The P-21 Framework acknowledges the importance of mastery of core subjects such as English, reading and language arts, world languages, arts, mathematics, economics, science, geography, history and government and civics. But P-21’s Framework also prioritizes the integration of learning and innovation skills that will boost a student’s (and future employee’s) ability to engage in what the partnership calls the 4cs: creativity, collaboration, critical thinking and communication.

In my most recent blog , I discussed Roberta Michnick Golinkoff’s and Kathy Hirsh-Pasek’s Becoming Brilliant: What Science Tells Us About Raising Successful Children, a book that describes how American schools often miss the mark because they train students with a 20th century emphasis on content alone instead of a 21st century focus on broader skills. Golinkoff and Hirsh-Pasek build upon P-21’s 4cs by explicitly adding content mastery (which is assumed in the Partnership’s framework) and another important skill: Confidence.

While many people think confidence is an innate personality trait, Golinkoff and Hirsh-Pasek believe confidence is like a muscle that can be massaged by parents and educators and flexed by students who gain self-esteem from knowing they worked hard for an educational achievement. While it may seem counter-intuitive, parents and educators who celebrate students’ intelligence may do more harm than good. Such praise reinforces the perception that learning ability is about fixed intelligence rather than effort. As a result, when some students encounter tough academic challenges, instead of focusing on overcoming them through hard work, they assume they simply aren’t smart enough. Conversely, giving students strategies to persist and overcome adversity can build their confidence.

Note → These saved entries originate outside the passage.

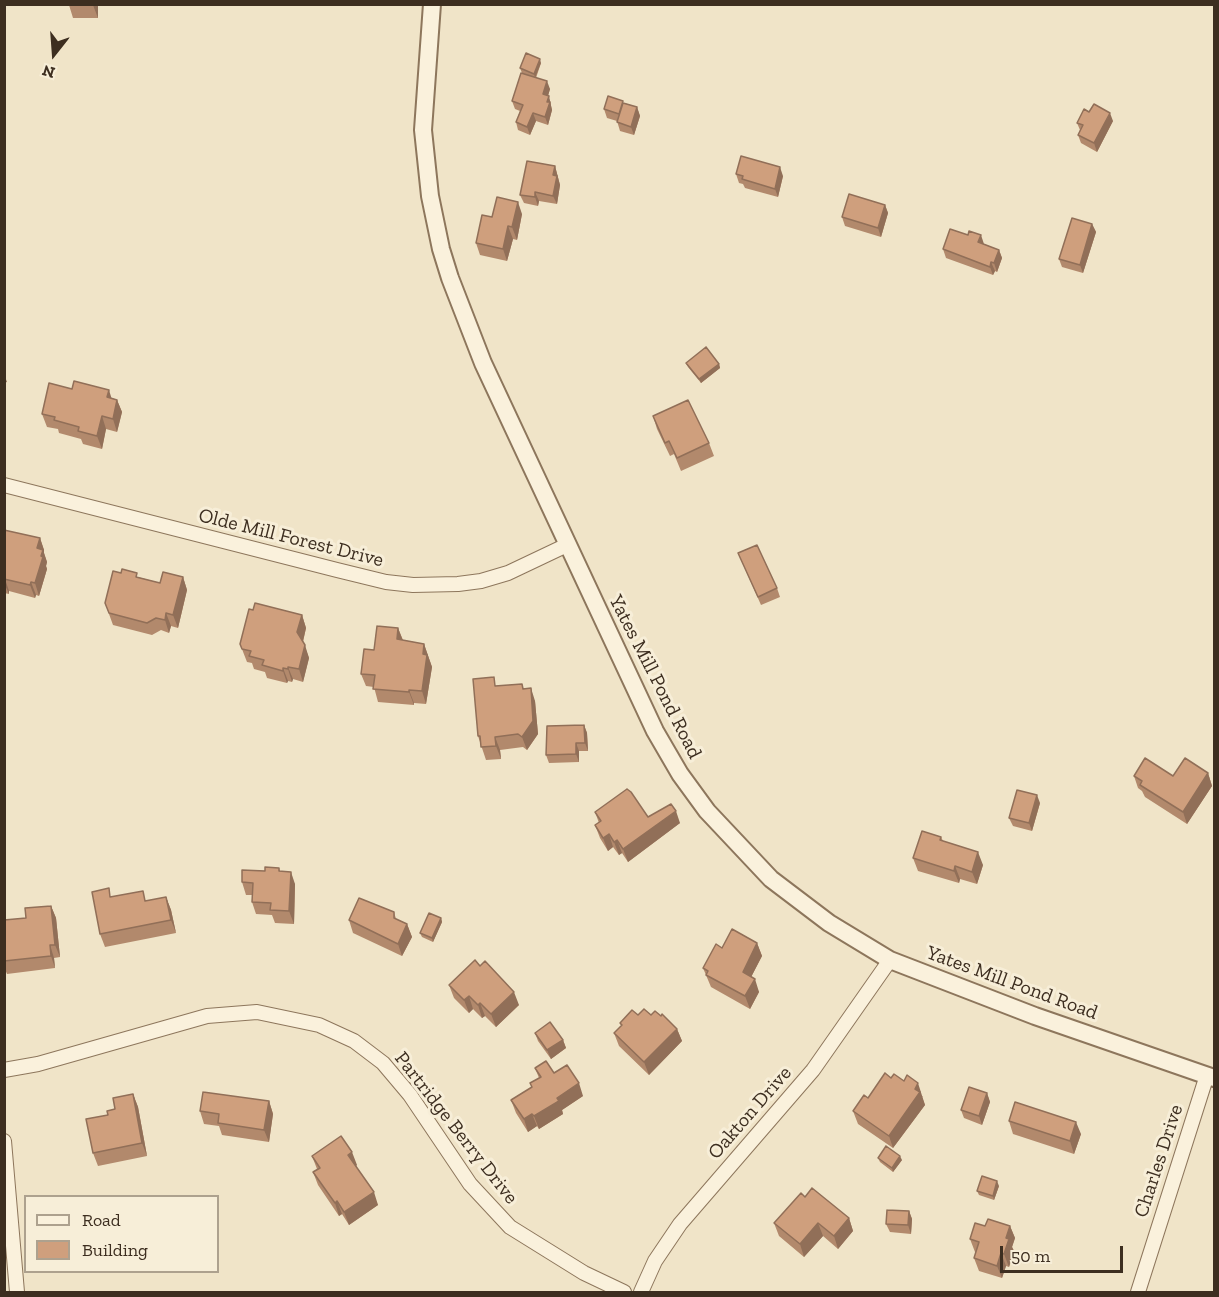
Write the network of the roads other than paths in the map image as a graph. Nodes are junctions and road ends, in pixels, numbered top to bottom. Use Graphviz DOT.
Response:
graph roads {
  1 [pos="432,4"];
  2 [pos="4,485"];
  3 [pos="567,545"];
  4 [pos="890,960"];
  5 [pos="4,1070"];
  6 [pos="1211,1076"];
  7 [pos="4,1141"];
  8 [pos="17,1293"];
  9 [pos="624,1293"];
  10 [pos="640,1293"];
  11 [pos="1138,1293"];
  1 -- 3 [label="street, Yates Mill Pond Road"];
  2 -- 3 [label="street, Olde Mill Forest Drive"];
  3 -- 4 [label="street, Yates Mill Pond Road"];
  4 -- 6 [label="street, Yates Mill Pond Road"];
  4 -- 10 [label="street, Oakton Drive"];
  5 -- 9 [label="street, Partridge Berry Drive"];
  6 -- 11 [label="street, Charles Drive"];
  7 -- 8 [label="street"];
}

Struggles with academic confidence can be exacerbated by socio-economic factors. In a 2014 New York Times article, author Paul Tough describes how common collegiate academic stumbles have very little long-term impact on the psyches of affluent college students but can be paralyzing for low income and first-generation college students, who often absorb messages that their failures are evidence that they don’t belong or aren’t smart enough for college. Tough describes a successful intervention program at the University of Texas-Austin that is designed to arm at-risk students with a growth mindset, or the belief that hard work can trump a person’s perceived innate intellectual abilities.

At Michigan Future Inc., we believe policy makers who really want to create a more prosperous state need to radically change how K-12 education is delivered in Michigan, with the goal of preparing every high school graduate for college and life success. So instead of offering teaching and learning that is solely focused on students’ performance on high-stakes tests, Michigan’s K-12 schools should be designed to teach them to master academic content and to be able to use content to collaborate, communicate with others, and create. This learner-centered approach – along with constant growth-mindset reinforcement – can help students gain the confidence they will need to succeed in college and life.